I have learned that there are two (I guess technically three, but two are partners and on the “same side”) primary sources whose roots we can trace all of our decisions, thoughts, emotions and behaviors back to: 1) Fear, or its opposite 2) Love and Gratitude. Everything  (and I do mean everything) – from what you decide to wear each day to why you chose the career track you did to how you function and interact in relationship – comes back to one of these two concepts. Now, to be clear, I’m not saying all fear is “bad.” Fear, in its true form and not the hyped up anxiety we often mistake it for today, is a survival mechanism. It is one of the managers of the limbic system and the driver behind the flight/fight/or freeze response. But most stress management experts will tell you that our physiology hasn’t caught up with our modern environment. Rarely, unless one works in a dangerous and high-risk profession, is the fear that drives us today based on our immediate survival. It’s leftover from the days when it served that purpose but except in those rare occasions, its roots aren’t planted in survival. They’re planted in selfishness. AA brilliantly acknowledges this root of self- and other destruction in the famous Big Book and its 12-step program. It’s one of the main reasons why there is such a focus on service in the program and why, after one has reached a somewhat stable level of sobriety, one’s next step is to be a sponsor to someone else struggling. As a side note, the Big Book is brilliant in and of itself and I think everyone on the planet would benefit from reading it and walking through the 12 steps as well as learning the 12 traditions. For those of us without substance issues, there are any number of addictions we can substitute, if not the addiction to selfishness as a whole.

For the past several days, when I’m not herding children or cats or trying to figure out some way to not let the people I love make me crazy I’ve been reading a biography about a Franciscan priest who was a chaplain for the FDNY and died during the collapse of the Twin Towers on 9/11. I’m less than halfway through the book, and I can affirm to you that this man whom I never met in person has already dramatically changed my life in ways I am sure will continue to unfold for years to come. It’s called The Book of Mychal if you’re interested. Perhaps it’s the Christians I knew growing up or the one my parents attempted to groom me into becoming or my lack of experience with Christians who seem to truly LIVE their faith that makes the story of Father Mychal’s life that much more moving and awe-inspiring.
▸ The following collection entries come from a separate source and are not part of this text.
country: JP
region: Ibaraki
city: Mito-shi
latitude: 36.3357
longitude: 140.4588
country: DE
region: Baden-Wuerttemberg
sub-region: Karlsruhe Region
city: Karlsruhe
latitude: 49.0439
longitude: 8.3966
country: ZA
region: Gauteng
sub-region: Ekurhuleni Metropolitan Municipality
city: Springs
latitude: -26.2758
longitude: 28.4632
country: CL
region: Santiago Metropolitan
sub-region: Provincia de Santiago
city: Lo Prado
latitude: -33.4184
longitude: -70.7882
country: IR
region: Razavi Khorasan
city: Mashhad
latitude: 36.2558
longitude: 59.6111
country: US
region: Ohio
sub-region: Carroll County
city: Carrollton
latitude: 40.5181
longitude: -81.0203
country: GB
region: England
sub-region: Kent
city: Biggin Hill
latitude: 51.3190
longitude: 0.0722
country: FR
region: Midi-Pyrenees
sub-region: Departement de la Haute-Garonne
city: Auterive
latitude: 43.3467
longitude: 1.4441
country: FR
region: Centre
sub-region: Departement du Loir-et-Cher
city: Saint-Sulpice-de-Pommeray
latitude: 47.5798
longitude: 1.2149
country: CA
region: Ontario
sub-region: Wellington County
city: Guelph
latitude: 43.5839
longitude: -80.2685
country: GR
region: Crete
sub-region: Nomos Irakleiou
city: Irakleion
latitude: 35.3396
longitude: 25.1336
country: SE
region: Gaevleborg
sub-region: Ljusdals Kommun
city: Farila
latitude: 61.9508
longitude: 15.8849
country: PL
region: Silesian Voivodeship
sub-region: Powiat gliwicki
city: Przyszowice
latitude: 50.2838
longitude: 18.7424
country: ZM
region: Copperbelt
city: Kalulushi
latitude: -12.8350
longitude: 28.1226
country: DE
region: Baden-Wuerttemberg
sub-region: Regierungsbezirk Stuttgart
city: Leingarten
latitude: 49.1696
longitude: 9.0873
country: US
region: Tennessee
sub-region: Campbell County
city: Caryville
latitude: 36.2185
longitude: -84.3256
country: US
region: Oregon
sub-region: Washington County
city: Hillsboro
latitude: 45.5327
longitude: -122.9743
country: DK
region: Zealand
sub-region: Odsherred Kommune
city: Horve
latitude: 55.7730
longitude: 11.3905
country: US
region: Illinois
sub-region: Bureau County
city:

But more than the type of Christian he was, the book (and he) is incredible because it describes the person he was. (A witchy parenthesis – it wouldn’t surprise me in the slightest if this man actually was Saint Francis reincarnated. That was a damn cool dude that particular time around to begin with.) He was a man of unfathomable love, devotion, compassion, and service.

So it is Father Mychal I think about when I look around my home and see the state of the people I love embroiled in negativity, weighted down in fear. And again, like a few other times so far in this life, I feel an expansion within myself. If I have the capacity to recognize the state of things, then I wholeheartedly believe that I have the capacity to heal them and make them better for us all. And perhaps that might mean expanding even more, but I fully believe I’m capable of that as well and that the opportunity would not be presented to me if it were otherwise.